Nochi Dankner at the Supreme Court in Jeruslaem on April 23, 2018. (Yonatan Sindel/Flash90)

The fact that Dankner is a “celebrity” also played some part in the decision of the justices, Winter said. “They knew any decision about him would make a lot of headlines, and they used this case as an opportunity to send a message that will resonate and hopefully deter others.”

“Many claim that we are a corrupt and criminal country, and that all of this is a mark of shame on Israel,” Winter said. But this is a moment of which Israel can be proud, he said. “Our courts have shown that even if you are very strong, both financially and politically, when you face the court you are treated as an equal to all. As our late prime minister Menachem Begin said: ‘There are judges in Jerusalem.'”

“Our Israeli and Jewish culture forbids us to influence the judiciary. And even if you are extremely connected, if you need to be punished it won’t help who you are,” he added.

President Reuven Rivlin, sitting center, President of the Supreme Court Esther Hayut, sitting left, and Justice Minister Ayelet Shaked, sitting right, together with newly sworn-in court judges at the President’s Residence, Jerusalem, May 7, 2018. (Mark Neeman/President’s Office)

This same image of an uncompromising and independent judiciary has also been evident in the case of former prime minister Ehud Olmert, who served 16 months for bribery, and former president Moshe Katzav, who served five years for rape. Prime Minister Benjamin Netanyahu is also currently under investigation in several cases, and in two of the probes the police have recommended he be indicted for bribery.

And now the courts’ tough stance appears to have made its way into the business world.

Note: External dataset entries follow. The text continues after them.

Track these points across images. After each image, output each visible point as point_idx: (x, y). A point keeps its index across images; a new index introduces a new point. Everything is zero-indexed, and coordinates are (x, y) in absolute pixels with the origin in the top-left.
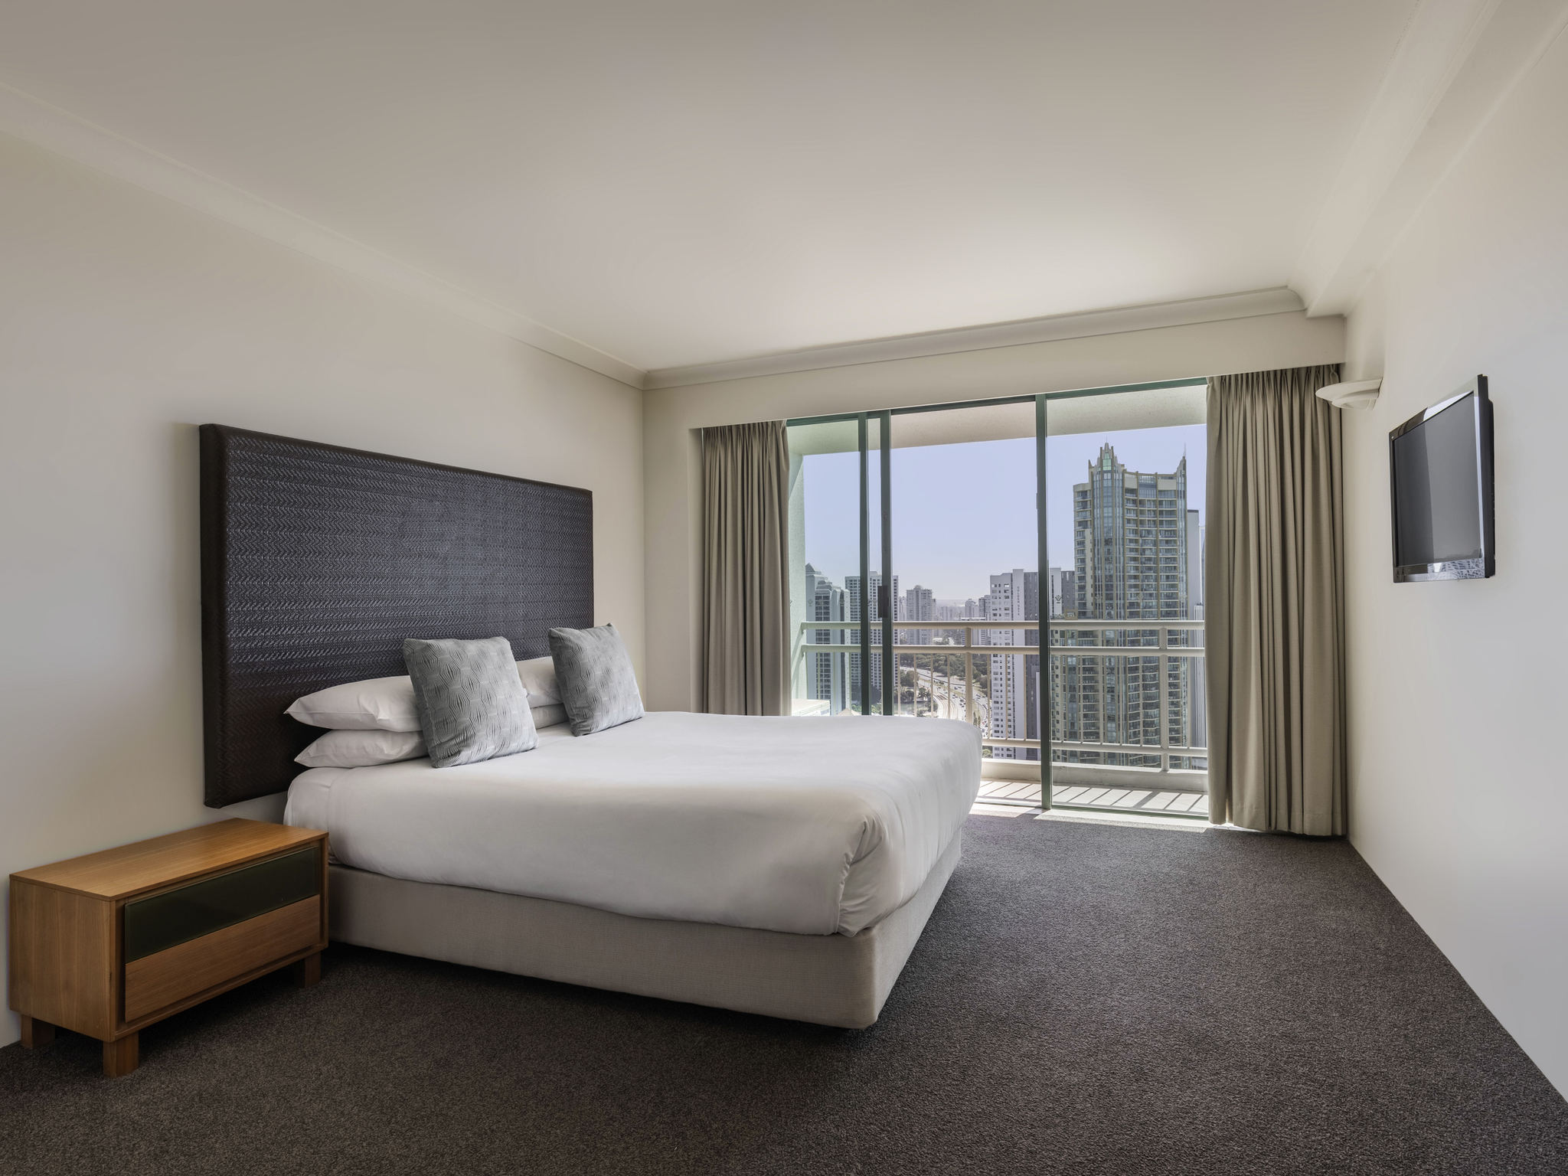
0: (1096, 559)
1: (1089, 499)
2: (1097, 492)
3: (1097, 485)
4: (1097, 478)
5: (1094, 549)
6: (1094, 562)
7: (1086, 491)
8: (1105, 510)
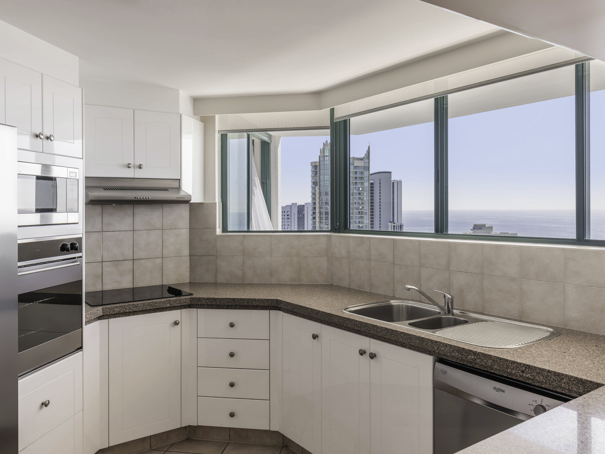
0: (321, 203)
1: (318, 170)
2: (322, 166)
3: (322, 163)
4: (322, 159)
5: (320, 197)
6: (320, 205)
7: (317, 166)
8: (325, 176)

“We put people in prison regardless of who and how high they are. I’m not sure in France or in Germany, for example, they would have put a president in prison, as we did. In this respect we are a country with more rule of law than many other Western countries. And hopefully that won’t change,” Winter said.

“It is not the first time and not the last time that people will overleverage themselves. But the Israeli legal system, the Ministry of Justice and the Israel Security Authority are cracking down on crime,” said Saar Golan, a trader at Meitav DS, an Israeli investment management company, by phone. “They have excellent and sophisticated systems in place to spot fraud, front running, and stock manipulation, and the message is nobody is immune.

“I think it is positive. It does not mean there is more fraud or criminal activity happening; it is just that the criminals are being caught more. We are cleaning up the swamp. There has always been corruption in business and politics. But a determined and activist press and the courts are focusing more on exposing wrongdoing.”

A business lesson as well

Another message that can be learned from the Dankner downfall is that there needs to be a rationale underlying the companies you hold in your assets, explained IDC’s Hashai.

“When you have a holding company with many diversified companies within it, you need something that connects between the businesses, a core connecting competence,” he said. But in the IDB firms “there was no common thread.”

“In a free economy like ours, there is no such thing as too big to fail,” he said. “If you are a strong strategic businessman the mix can work without synergies, but not for very long. In our classes at the university we always talk about the concept of related diversification — you can have diversified businesses, but there must be some common factor between them. If this common factor is just a very strong and influential businessman, with many ties and clout, it is something that could work in a non-competitive market, but not in an open economy.”